EXERCISE BRIEF: Copy the data below word for word, from the line with "anderem evtl mal" up to and including the line with "auszuprobieren und auszuleben.".

(Stored items)

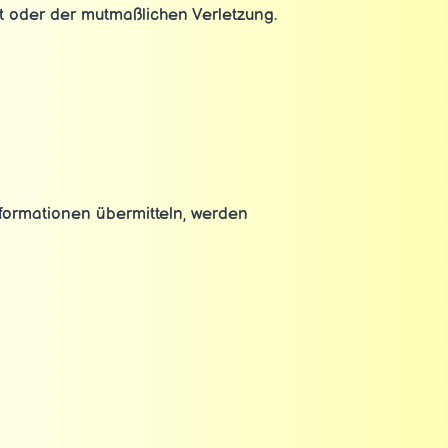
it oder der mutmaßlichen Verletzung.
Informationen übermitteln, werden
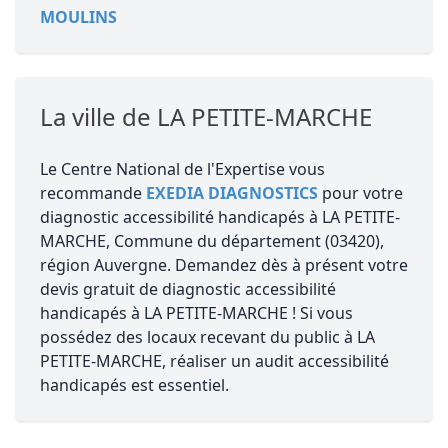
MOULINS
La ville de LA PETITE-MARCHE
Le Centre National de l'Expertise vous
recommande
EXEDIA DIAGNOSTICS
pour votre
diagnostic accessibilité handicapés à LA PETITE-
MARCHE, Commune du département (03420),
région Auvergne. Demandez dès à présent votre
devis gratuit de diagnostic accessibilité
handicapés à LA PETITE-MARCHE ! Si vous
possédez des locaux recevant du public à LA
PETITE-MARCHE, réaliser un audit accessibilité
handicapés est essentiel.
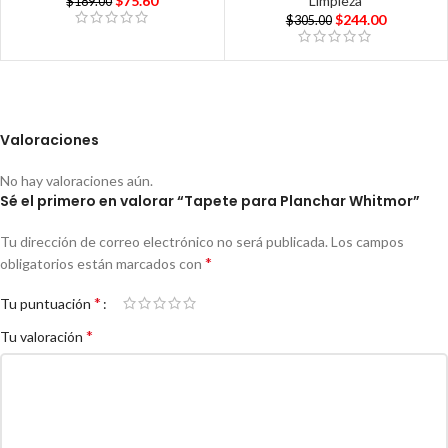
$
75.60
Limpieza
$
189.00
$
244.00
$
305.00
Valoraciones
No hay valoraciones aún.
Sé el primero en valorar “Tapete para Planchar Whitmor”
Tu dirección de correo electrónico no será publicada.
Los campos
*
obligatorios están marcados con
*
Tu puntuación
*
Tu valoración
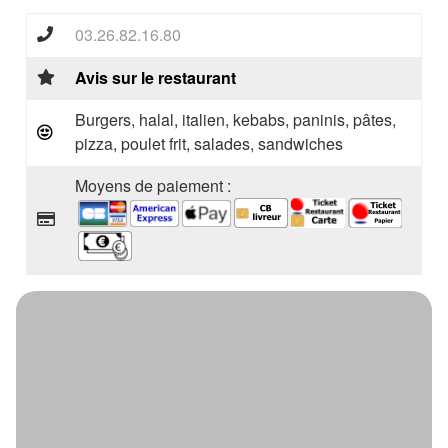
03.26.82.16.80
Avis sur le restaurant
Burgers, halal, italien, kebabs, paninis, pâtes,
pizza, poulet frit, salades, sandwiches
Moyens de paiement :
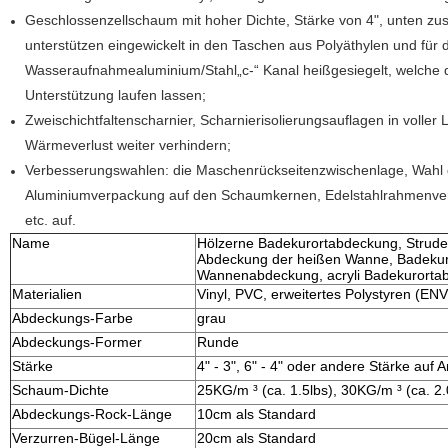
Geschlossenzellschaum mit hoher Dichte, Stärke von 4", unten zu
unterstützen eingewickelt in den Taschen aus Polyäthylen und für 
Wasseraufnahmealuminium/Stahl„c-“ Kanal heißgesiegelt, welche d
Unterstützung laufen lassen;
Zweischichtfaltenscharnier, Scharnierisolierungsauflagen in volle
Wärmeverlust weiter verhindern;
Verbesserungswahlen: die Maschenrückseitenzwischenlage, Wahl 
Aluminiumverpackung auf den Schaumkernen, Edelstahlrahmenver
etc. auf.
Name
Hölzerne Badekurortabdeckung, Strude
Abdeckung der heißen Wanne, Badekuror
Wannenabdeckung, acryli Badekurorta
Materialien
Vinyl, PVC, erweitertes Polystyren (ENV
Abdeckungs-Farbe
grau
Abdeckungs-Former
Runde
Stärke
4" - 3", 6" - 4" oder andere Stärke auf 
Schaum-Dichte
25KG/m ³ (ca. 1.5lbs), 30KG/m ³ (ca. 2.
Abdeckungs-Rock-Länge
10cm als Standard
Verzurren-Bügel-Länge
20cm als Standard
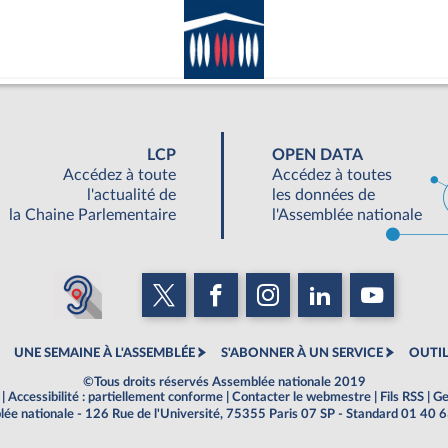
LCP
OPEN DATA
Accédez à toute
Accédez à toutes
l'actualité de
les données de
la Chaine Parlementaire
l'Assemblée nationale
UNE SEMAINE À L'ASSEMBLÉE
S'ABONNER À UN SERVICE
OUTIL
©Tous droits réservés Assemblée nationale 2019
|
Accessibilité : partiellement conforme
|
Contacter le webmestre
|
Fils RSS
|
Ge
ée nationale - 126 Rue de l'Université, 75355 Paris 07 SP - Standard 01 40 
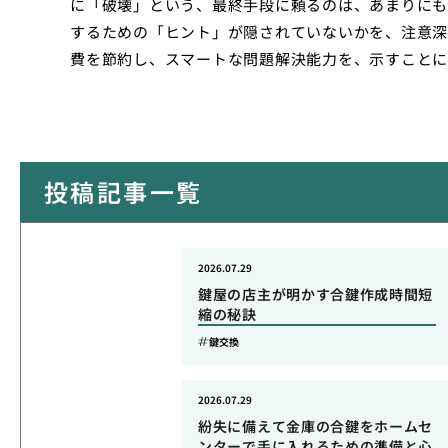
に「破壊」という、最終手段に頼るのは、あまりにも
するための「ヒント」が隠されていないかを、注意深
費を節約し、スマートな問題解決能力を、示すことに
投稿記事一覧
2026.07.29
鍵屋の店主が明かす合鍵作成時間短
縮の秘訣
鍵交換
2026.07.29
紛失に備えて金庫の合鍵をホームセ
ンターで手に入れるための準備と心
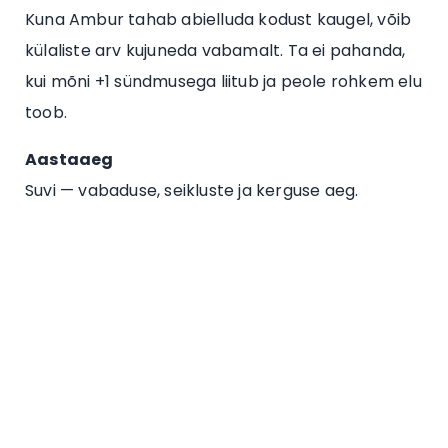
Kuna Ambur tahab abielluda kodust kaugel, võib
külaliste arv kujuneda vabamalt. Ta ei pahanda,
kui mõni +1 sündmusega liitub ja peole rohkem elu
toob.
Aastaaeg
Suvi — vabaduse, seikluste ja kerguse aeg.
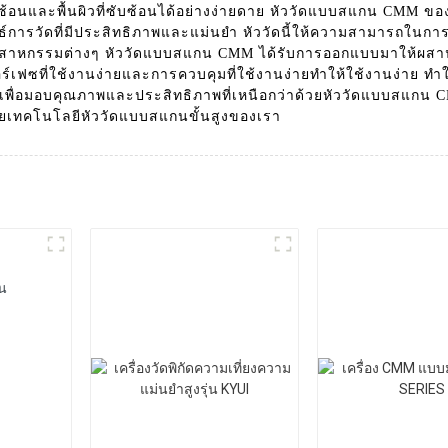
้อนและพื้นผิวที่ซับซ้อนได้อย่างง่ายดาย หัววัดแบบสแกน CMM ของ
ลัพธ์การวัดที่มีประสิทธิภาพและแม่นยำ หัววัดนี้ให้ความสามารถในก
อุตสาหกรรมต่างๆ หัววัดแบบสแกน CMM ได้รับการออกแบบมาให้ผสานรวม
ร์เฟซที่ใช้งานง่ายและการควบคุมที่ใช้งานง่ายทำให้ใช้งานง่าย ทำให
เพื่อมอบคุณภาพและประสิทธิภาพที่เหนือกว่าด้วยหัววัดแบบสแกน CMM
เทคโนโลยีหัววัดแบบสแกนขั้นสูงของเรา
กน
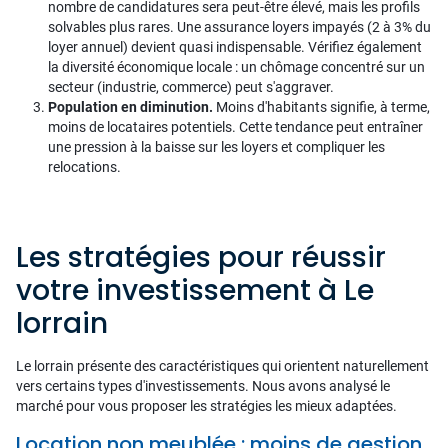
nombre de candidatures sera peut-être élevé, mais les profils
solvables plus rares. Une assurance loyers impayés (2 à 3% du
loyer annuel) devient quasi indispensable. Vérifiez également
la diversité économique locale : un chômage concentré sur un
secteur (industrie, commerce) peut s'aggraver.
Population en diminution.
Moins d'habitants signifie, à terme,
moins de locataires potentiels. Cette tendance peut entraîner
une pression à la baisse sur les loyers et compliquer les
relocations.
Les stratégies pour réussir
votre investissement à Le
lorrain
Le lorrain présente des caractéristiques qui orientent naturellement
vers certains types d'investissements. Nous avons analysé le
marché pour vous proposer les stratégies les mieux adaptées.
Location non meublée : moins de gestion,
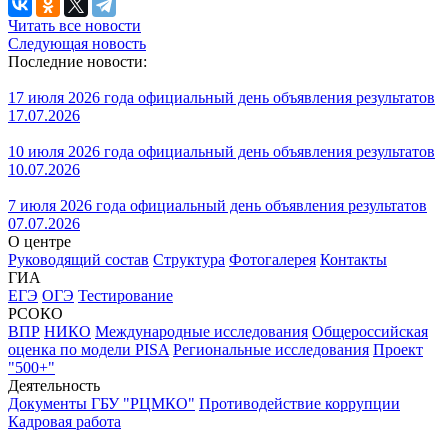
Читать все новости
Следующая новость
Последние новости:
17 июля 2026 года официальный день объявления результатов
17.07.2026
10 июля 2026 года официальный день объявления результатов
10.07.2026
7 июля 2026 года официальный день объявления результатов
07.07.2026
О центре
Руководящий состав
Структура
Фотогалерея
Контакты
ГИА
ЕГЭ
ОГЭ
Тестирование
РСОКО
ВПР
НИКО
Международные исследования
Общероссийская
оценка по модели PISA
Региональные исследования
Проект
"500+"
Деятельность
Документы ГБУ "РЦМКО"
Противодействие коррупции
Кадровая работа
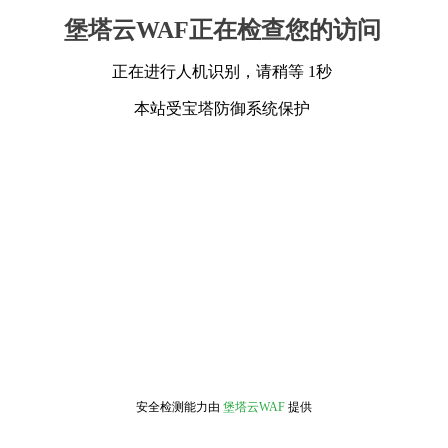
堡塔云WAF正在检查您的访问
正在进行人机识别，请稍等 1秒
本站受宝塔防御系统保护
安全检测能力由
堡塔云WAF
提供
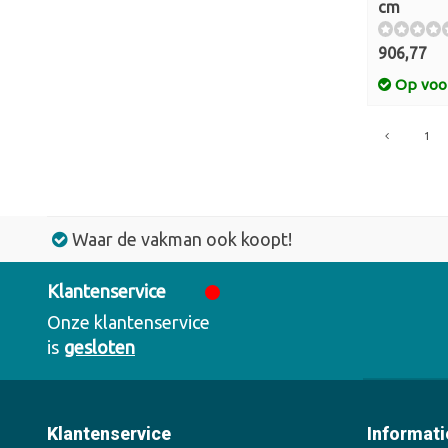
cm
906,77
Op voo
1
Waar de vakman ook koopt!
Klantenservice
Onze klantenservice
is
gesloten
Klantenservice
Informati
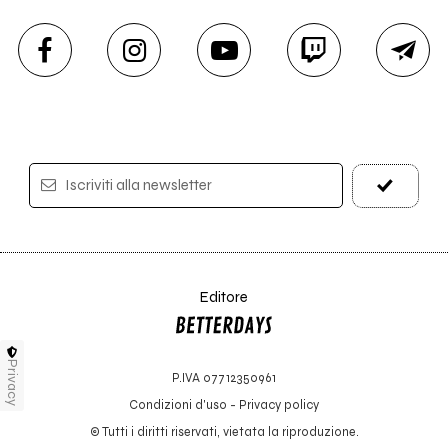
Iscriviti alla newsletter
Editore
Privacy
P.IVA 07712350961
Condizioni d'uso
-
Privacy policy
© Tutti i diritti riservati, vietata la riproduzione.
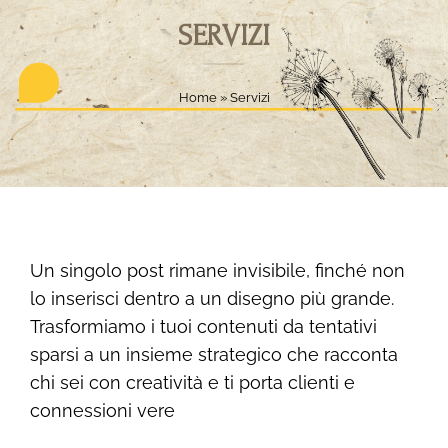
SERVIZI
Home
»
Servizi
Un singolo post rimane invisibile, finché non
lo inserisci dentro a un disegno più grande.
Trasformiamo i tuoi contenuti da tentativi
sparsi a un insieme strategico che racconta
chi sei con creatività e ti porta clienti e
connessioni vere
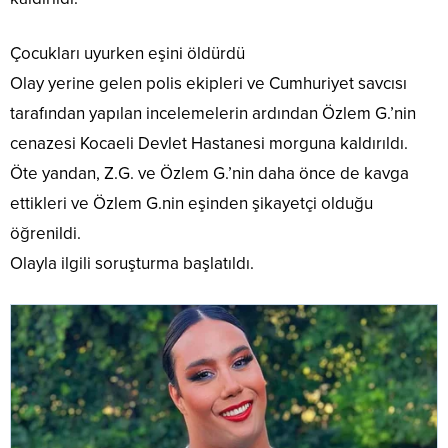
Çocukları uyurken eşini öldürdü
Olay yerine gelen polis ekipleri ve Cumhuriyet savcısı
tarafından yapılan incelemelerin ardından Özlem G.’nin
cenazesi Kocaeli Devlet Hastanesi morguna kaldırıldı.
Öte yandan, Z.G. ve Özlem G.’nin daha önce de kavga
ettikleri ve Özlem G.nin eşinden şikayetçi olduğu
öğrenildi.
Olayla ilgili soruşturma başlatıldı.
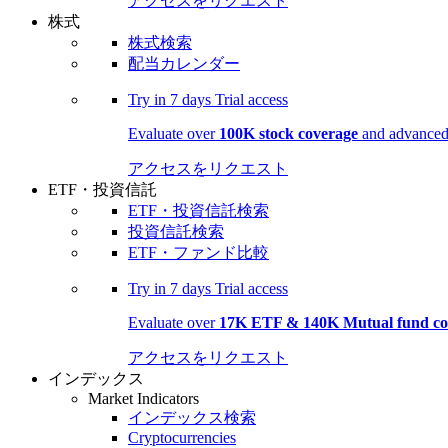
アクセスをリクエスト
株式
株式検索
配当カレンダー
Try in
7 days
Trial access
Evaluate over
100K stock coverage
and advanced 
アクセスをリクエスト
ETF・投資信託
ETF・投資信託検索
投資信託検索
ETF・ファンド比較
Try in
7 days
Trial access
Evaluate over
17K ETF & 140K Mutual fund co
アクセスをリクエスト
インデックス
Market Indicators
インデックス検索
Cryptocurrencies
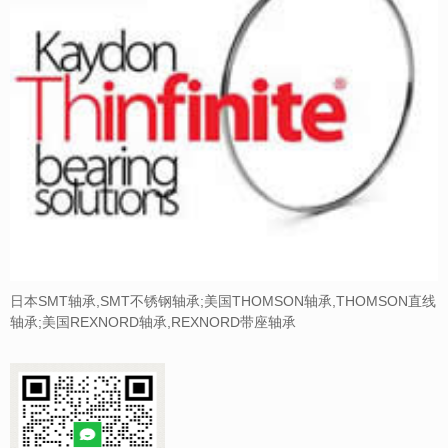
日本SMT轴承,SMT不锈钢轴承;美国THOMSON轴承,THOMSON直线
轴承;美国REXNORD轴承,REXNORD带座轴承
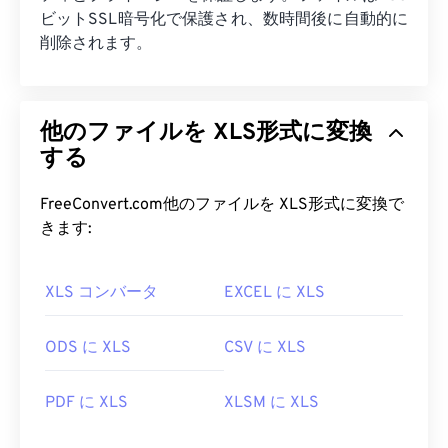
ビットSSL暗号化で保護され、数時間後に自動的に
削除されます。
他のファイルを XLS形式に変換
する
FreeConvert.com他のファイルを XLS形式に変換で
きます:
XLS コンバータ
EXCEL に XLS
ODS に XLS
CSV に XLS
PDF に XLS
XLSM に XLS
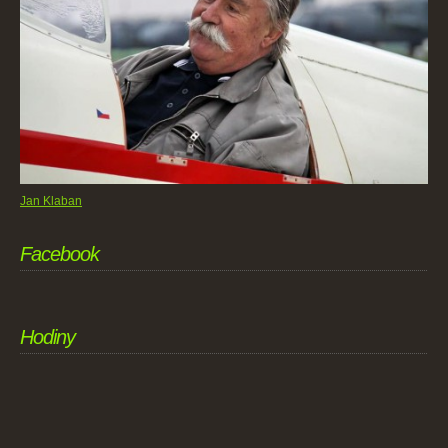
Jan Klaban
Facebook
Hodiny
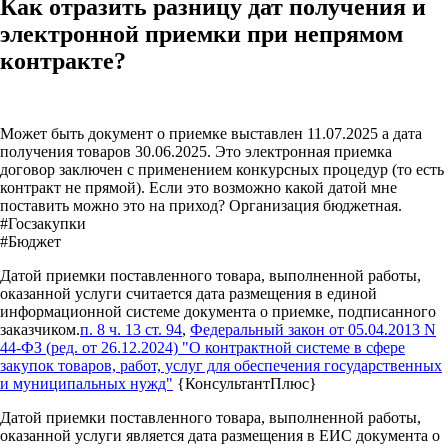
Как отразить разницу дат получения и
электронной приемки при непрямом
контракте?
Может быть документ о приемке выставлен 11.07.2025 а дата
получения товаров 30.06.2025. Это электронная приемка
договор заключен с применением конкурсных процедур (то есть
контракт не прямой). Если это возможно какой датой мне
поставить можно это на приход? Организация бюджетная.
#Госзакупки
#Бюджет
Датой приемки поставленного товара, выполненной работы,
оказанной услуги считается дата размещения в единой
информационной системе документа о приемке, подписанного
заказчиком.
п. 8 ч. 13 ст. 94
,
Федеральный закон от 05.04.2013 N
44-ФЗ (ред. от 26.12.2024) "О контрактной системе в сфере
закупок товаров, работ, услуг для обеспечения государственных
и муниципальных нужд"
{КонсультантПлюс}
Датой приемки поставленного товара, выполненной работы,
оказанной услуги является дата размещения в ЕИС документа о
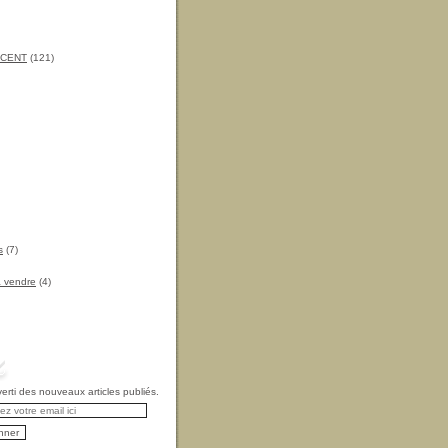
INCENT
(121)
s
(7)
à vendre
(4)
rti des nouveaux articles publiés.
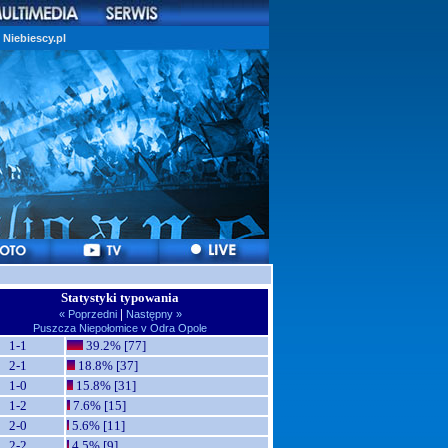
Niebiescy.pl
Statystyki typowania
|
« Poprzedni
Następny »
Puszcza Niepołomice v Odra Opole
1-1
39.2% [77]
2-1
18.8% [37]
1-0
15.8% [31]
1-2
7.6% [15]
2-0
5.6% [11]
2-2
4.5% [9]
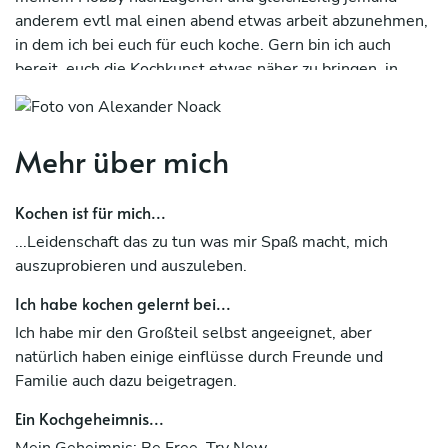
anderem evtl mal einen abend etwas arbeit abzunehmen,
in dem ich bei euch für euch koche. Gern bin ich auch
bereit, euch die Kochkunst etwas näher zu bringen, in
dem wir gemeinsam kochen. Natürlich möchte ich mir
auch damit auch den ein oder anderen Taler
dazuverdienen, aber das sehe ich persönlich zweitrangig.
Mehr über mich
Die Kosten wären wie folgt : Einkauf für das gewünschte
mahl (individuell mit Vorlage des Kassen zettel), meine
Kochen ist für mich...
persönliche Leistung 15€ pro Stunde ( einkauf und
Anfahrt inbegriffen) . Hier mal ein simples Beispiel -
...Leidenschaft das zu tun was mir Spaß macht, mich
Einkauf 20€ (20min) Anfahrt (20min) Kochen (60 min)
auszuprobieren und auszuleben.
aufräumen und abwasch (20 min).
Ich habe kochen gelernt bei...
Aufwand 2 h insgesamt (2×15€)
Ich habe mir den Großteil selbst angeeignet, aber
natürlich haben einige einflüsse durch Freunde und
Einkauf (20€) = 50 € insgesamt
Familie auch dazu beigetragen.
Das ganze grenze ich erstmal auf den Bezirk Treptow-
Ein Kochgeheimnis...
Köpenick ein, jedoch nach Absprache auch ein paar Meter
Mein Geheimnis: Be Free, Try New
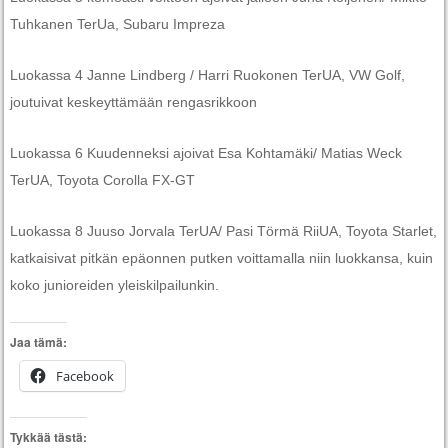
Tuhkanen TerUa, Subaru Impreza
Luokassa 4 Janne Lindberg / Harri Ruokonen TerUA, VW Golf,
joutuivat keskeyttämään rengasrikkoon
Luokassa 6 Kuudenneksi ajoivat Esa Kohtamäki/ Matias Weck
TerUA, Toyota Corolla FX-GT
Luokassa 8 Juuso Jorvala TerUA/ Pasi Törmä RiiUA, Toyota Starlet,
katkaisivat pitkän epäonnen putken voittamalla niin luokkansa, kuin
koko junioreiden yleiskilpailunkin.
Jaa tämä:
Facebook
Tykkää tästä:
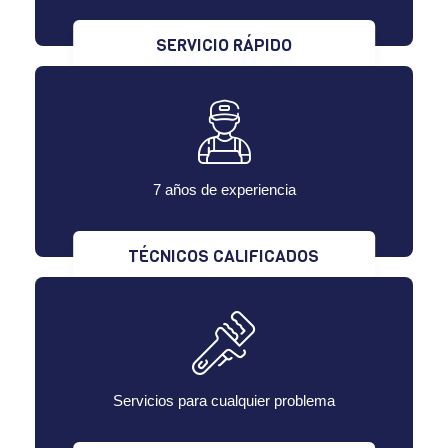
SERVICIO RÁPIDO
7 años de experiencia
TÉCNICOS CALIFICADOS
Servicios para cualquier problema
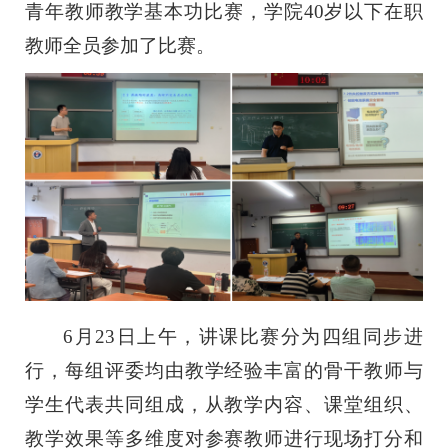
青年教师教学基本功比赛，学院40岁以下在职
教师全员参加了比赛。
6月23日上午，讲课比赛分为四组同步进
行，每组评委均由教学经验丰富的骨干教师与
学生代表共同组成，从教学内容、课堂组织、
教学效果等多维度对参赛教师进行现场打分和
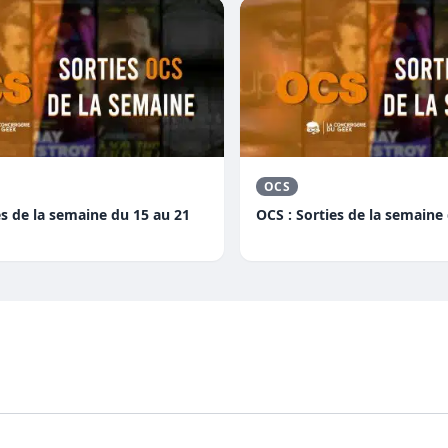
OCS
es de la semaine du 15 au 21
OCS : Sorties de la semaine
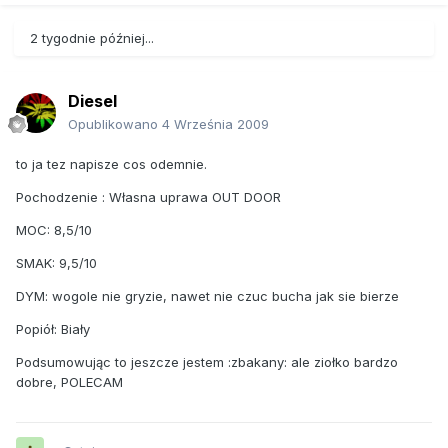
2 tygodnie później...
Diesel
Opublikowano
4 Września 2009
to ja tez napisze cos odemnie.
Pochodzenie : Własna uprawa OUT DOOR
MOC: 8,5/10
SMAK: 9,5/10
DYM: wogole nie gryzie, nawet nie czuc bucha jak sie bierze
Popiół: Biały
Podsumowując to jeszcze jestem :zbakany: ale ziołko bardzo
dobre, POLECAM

ANSWER TO THIS EXERCISE:
anderem evtl mal einen abend etwas arbeit abzunehmen,
in dem ich bei euch für euch koche. Gern bin ich auch
bereit, euch die Kochkunst etwas näher zu bringen, in
dem wir gemeinsam kochen. Natürlich möchte ich mir
auch damit auch den ein oder anderen Taler
dazuverdienen, aber das sehe ich persönlich zweitrangig.
Mehr über mich
Die Kosten wären wie folgt : Einkauf für das gewünschte
mahl (individuell mit Vorlage des Kassen zettel), meine
Kochen ist für mich...
persönliche Leistung 15€ pro Stunde ( einkauf und
Anfahrt inbegriffen) . Hier mal ein simples Beispiel -
...Leidenschaft das zu tun was mir Spaß macht, mich
Einkauf 20€ (20min) Anfahrt (20min) Kochen (60 min)
auszuprobieren und auszuleben.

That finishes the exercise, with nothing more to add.